Bertozzi said winning the coveted prize has led her to reflect on her life and the goals that ultimately drove her to work toward this achievement. She said although winning the Nobel has been life-changing, she always strives to keep her eye on the true prize — helping humanity.
“You do a lot of self-reflection when you have a big moment in your life, and I thought about the reason we worked so hard to make these chemistries — to benefit human health, either in the long term as research tools or the shorter term as new therapeutic modalities,” she said.
Mejía Oneto expressed his gratitude for Bertozzi’s help and support over the years, and said he is excited for the future of bioorthogonal chemistry.

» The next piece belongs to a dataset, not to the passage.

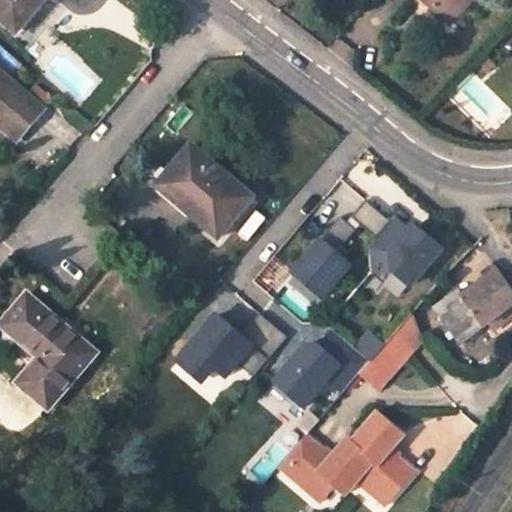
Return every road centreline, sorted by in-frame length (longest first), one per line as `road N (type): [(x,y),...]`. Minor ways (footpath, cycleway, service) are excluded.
road 1 (unclassified): [(511,182),(464,180),(420,163),(218,10)]
road 2 (residential): [(218,10),(35,235)]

“There was a lot of skepticism around this at first — people didn’t think it would be possible, the body is just too complicated,” he said. “The power of bioorthogonal chemistry is just incredible. We’re just scraping the top of what is truly possible.”
For more information:
Carolyn R. Bertozzi, PhD, can be reached at Bertozzi Group, Department of Chemistry, 380 Roth Way, MC: 5080, Stanford, CA 94305-4401; email: bertozzi@stanford.edu.
José M. Mejía Oneto, MD PhD, can be reached at 665 3rd St., Suite 501, San Francisco, CA 94107; email: jose@shasqi.com.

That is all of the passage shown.